Je… ne pouvais pas y croire. Sûrement pas? Mais en effet, tous les trains avaient été annulés en raison du mauvais temps. J'ai erré à l'extérieur de la gare dans la confusion pendant quelques minutes, mais les pensées d'une autre nuit à Shenzhen sans hôtel (et cette fois, pas de Xiong) m'ont poussé vers la gare routière voisine. Heureusement, j'ai été accosté par un agent de voyages – en général, je faisais signe à ces gens de partir, car les services de transport qu'ils offrent varient considérablement en qualité, mais cette fois, j'avais peu de choix. J'ai acheté un billet sans même marchander, puis j'ai rendu mon billet de train.

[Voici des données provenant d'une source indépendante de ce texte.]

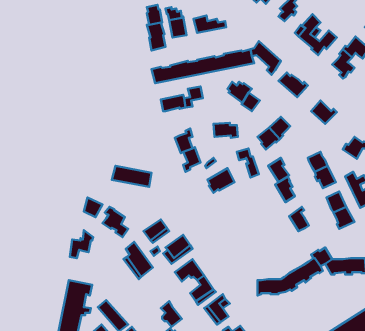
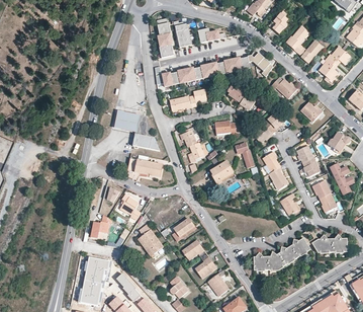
building: none -> [114,109,160,150]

Je suis monté dans un bus-lit pour la première fois et j'ai rampé sur ma petite couchette. Curieusement, il y avait beaucoup d'étrangers dans mon bus, et j'ai trouvé un couple sympa, des étudiants anglais, à qui parler au petit matin. S'endormir était difficile, mais l'épuisement fait généralement l'affaire. Quand je me suis réveillé, nous étions de retour Guilin.

Je suis descendu du bus et j'ai hurlé. Tout avait mal tourné, mais au fil des choses, j'avais eu une aventure et, pour être honnête, c'était aussi une aventure assez amusante.